Emails show energy industry’s quick steps on methane rule
WASHINGTON — Not long after President Donald Trump’s inauguration, the head of a fossil-fuels industry group requested a call with the president’s transition team. The subject: Barack Obama’s requirement that oil and gas companies begin collecting data on their releases of methane.
That outreach, by Kathleen Sgamma, president of the Western Energy Alliance, appeared to quickly yield the desired results.
“Looks like this will be easier than we thought,” David Kreutzer, an economist who was helping to organize the new president’s Environmental Protection Agency, wrote of canceling the methane reporting requirement in an email to another member of the transition team on Feb. 10, 2017.
Three weeks after that email, the EPA officially withdrew the reporting requirement — and effectively blocked the compilation of data that would allow for new regulations to control methane, a powerful climate-warming gas.
The emails are included in hundreds of pages of EPA staff correspondence and interviews recently made public in a lawsuit that 15 states have filed against the agency over the regulation of methane. Led by Massachusetts and New York, the states say the documents prove that fossil-fuel industry players, working with allies in the early days of Trump’s EPA, engineered the repeal of the methane reporting requirements with no internal analysis, then created the rationale for the decision after the fact.
That repeal, the states assert, illegally delayed the development of additional regulations to reduce methane emissions that the administration did not want.
If the states succeed, a judge could, as early as this summer, order the federal government to impose restrictions on thousands of oil and gas wells, storage facilities and pipelines across the United States. Just last week, a federal court, restoring an Obama-era regulation, struck down a Bureau of Land Management effort to weaken restrictions on methane gas releases from drilling on public lands.
Methane, which leaks from oil and gas wells, accounts for about 10% of greenhouse gas emissions from human activity in the United States, according to EPA data. But studies indicate it is about 30 times more potent over the course of a century than carbon dioxide in altering the Earth’s climate and is responsible for about a quarter of man-made global warming.
‘WE’VE GOT THE RECEIPTS’
Several attorneys general have filed a motion for summary judgment with the U.S. Circuit Court for the District of Columbia asking it to compel the EPA to set new standards.
“From the start, we’ve known the Trump Administration has been more interested in greasing the skids for the fossil-fuel industry to make billions than protecting the health of our communities, and now we’ve got the receipts,” said Maura Healey, the attorney general of Massachusetts.

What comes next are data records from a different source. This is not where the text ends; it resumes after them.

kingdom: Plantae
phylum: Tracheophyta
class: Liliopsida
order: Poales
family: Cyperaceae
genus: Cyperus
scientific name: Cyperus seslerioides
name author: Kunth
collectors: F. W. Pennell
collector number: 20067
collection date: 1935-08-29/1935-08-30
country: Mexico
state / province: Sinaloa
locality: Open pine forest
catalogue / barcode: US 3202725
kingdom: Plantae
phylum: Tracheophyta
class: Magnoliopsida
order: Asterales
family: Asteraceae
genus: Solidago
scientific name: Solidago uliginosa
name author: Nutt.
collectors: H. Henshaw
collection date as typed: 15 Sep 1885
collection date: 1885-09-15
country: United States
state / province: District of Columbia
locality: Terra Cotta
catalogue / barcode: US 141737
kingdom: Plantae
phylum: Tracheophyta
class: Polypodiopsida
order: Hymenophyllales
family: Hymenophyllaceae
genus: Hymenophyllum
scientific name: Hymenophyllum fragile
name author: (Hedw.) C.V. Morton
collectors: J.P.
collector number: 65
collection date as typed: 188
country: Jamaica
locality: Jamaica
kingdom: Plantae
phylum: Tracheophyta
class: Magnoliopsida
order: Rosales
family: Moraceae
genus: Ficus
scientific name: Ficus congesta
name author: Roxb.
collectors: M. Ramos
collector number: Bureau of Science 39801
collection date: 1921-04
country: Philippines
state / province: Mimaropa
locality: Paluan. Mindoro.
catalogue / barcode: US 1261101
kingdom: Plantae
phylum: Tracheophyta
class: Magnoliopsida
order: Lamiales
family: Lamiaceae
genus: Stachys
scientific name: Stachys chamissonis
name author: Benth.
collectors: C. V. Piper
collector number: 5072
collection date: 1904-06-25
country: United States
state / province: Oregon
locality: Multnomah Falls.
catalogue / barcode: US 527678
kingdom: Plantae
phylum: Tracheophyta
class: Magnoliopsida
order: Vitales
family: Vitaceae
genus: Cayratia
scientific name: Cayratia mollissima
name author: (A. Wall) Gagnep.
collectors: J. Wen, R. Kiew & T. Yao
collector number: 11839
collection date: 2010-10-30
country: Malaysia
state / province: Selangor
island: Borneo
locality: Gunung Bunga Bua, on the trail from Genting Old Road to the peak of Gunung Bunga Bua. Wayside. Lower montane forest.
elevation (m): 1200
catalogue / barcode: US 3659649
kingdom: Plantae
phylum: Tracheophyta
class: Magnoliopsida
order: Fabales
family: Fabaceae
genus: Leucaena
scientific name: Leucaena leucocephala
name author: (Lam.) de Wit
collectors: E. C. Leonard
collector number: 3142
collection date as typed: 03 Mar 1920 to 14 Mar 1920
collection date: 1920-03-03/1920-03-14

James Hewitt, an EPA spokesman, declined to comment on the substance of the lawsuit’s allegations, saying in a statement the agency intended to file its response by Aug. 14.
Sgamma and Kreutzer said that, because it was clear that the Trump administration would have a different policy on methane from the Obama administration, career staff members at the EPA agreed that continuing with a requirement to collect data on releases of methane no longer made sense.
“It would have been a waste of time to submit data that weren’t going to be used,” Sgamma said of her email. “I merely called this to their attention.”
Obama’s 2015 methane regulation required companies to install technology to detect and fix methane leaks in all new and heavily modified facilities.
Under the Clean Air Act, when the EPA moves to regulate pollution from new sources, the agency also must develop pollution standards for existing sources. In preparation for developing a second regulation for existing facilities, the agency in late 2016 required companies to report information about their emissions, their equipment and their methane controls. The so-called information collection request became known as the ICR.
According to the emails made public in the lawsuit, Sgamma reached out to Kreutzer on Feb. 2. “I know you’re under water right now,” she wrote, but she hoped they might find time to talk about the reporting requirement that she said was creating “confusion” for companies.
The two spoke and on Feb. 10 Sgamma followed up with another email outlining “key rationales” for eliminating the reporting requirement, or to allow companies more time.
EPA CONTACTS
“It seems unlikely that the new EPA will approach this ‘existing’ source regulation in the same way,” Sgamma wrote. If the agency is not likely to regulate current sources of methane, she added, “then it does not make sense for every operator in the country to go through this burdensome information request.”
That day, Kreutzer called Sarah Dunham, then the acting administrator of the EPA’s air office, and contacted David Schnare, a longtime opponent of climate science and another member of the EPA transition team.
In an afternoon email to Dunham with the subject line “Re: Quashing the ICR,” Kreutzer asked her to draft a request to withdraw the methane information collection.
On March 2, the EPA administrator, Scott Pruitt, formally announced the immediate withdrawal of the information request.
“Today’s action will reduce burdens on businesses while we take a closer look at the need for additional information from this industry,” he said.
The agency later said the decision brought the EPA into compliance with Trump’s executive order to roll back his predecessor’s climate-change regulations — but that executive order was issued March 28, almost a month after the agency had stopped collecting data.